• _Extracted material_:
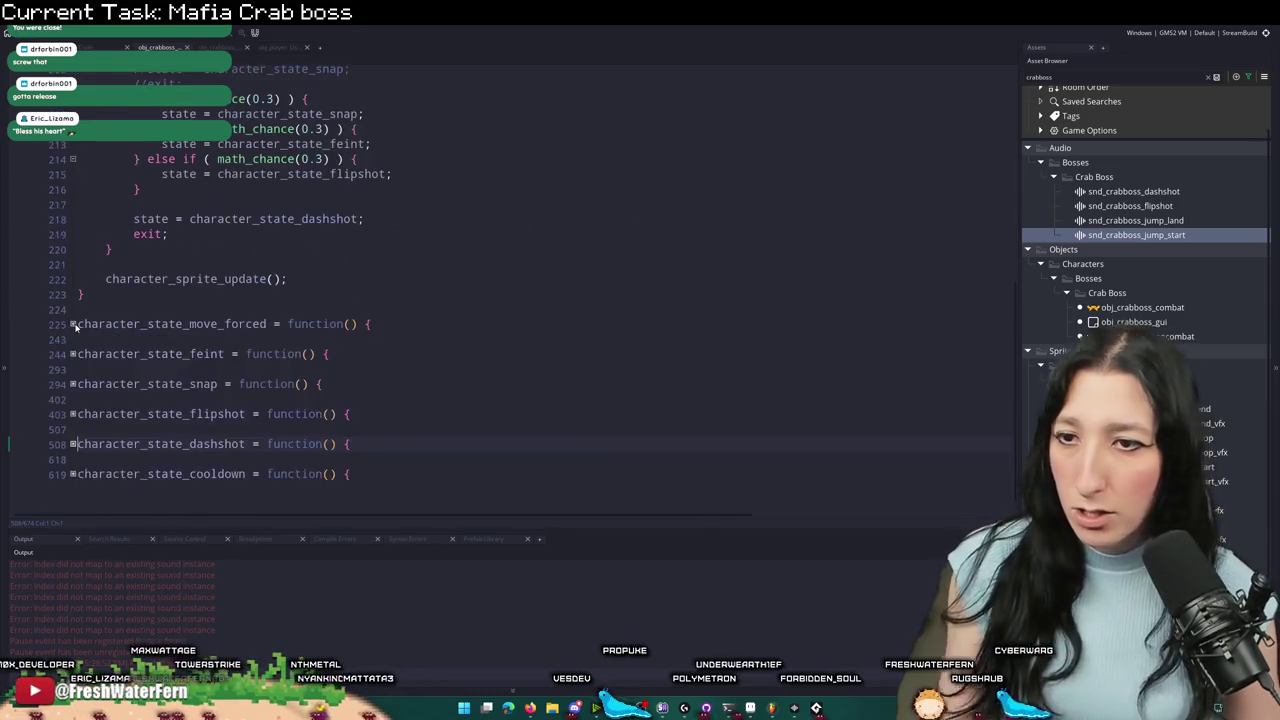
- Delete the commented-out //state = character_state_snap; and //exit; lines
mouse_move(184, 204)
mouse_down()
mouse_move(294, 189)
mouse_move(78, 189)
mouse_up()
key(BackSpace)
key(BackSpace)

* * *

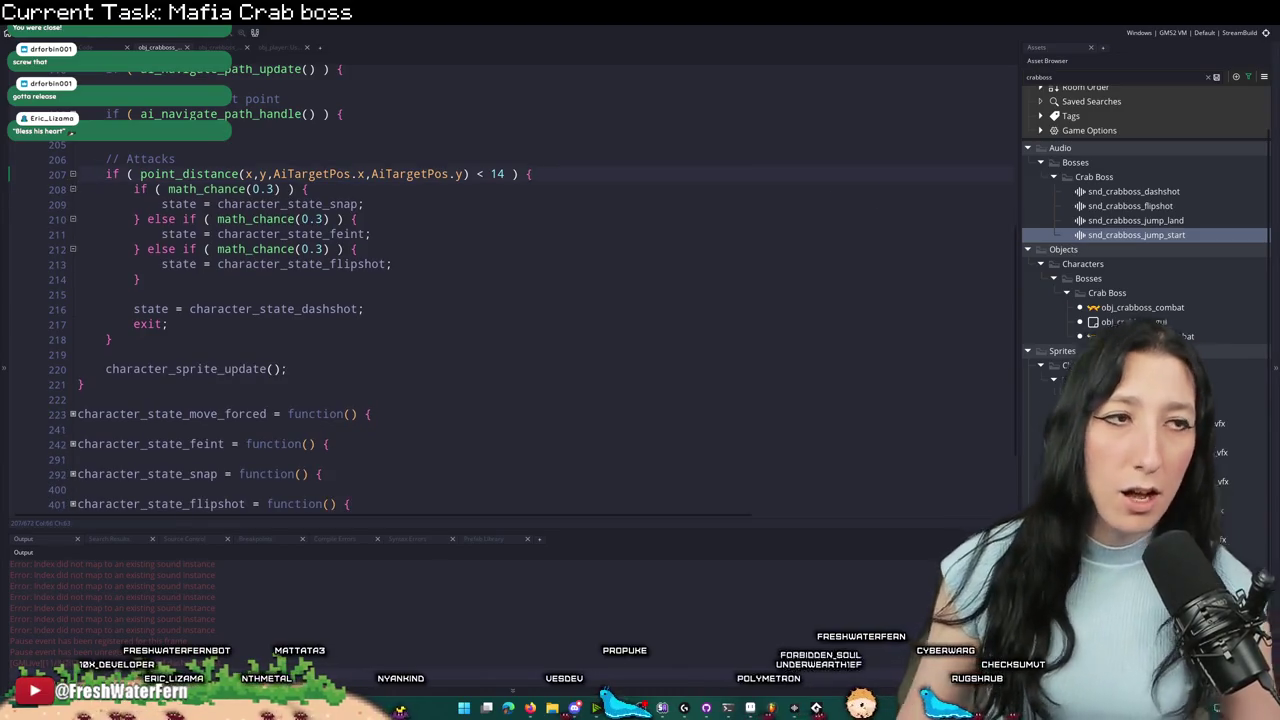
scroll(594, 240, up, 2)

* * *

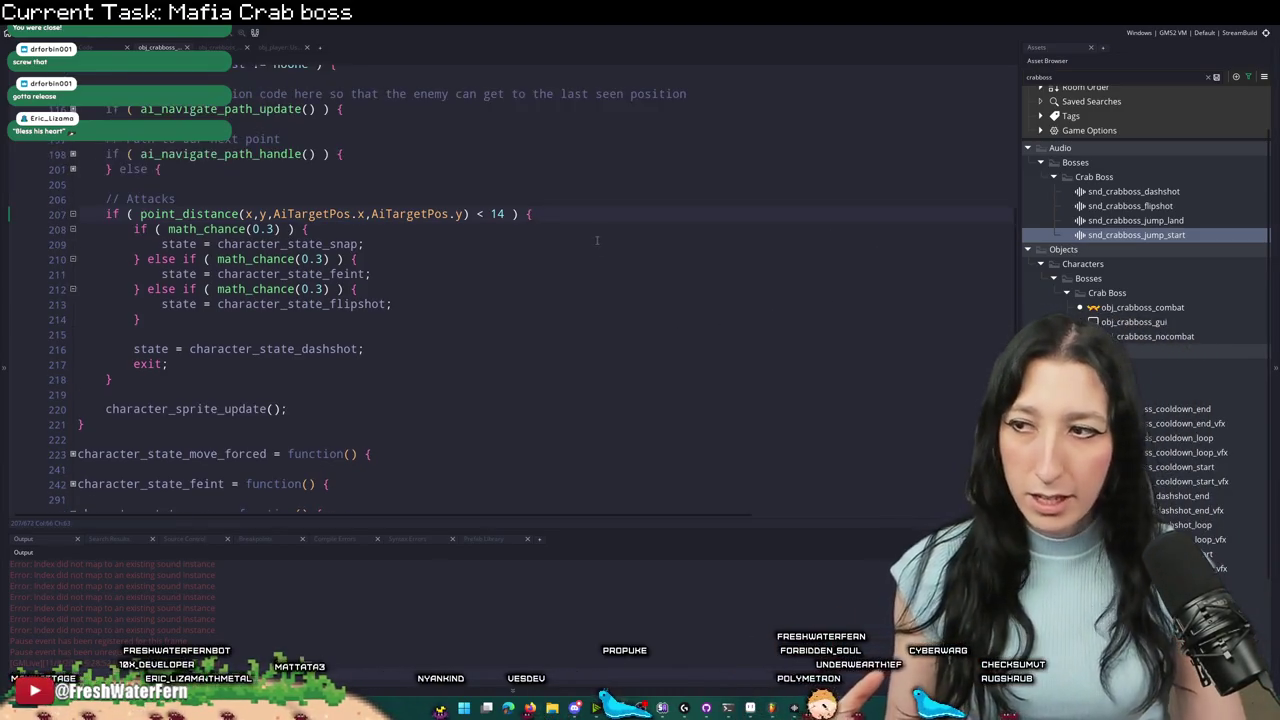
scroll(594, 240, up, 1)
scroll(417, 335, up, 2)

• _Your goal_: Isolate each line of the listing above that includes "scroll". Copy it.

• _Exercise output_:
scroll(594, 240, up, 2)
scroll(594, 240, up, 1)
scroll(417, 335, up, 2)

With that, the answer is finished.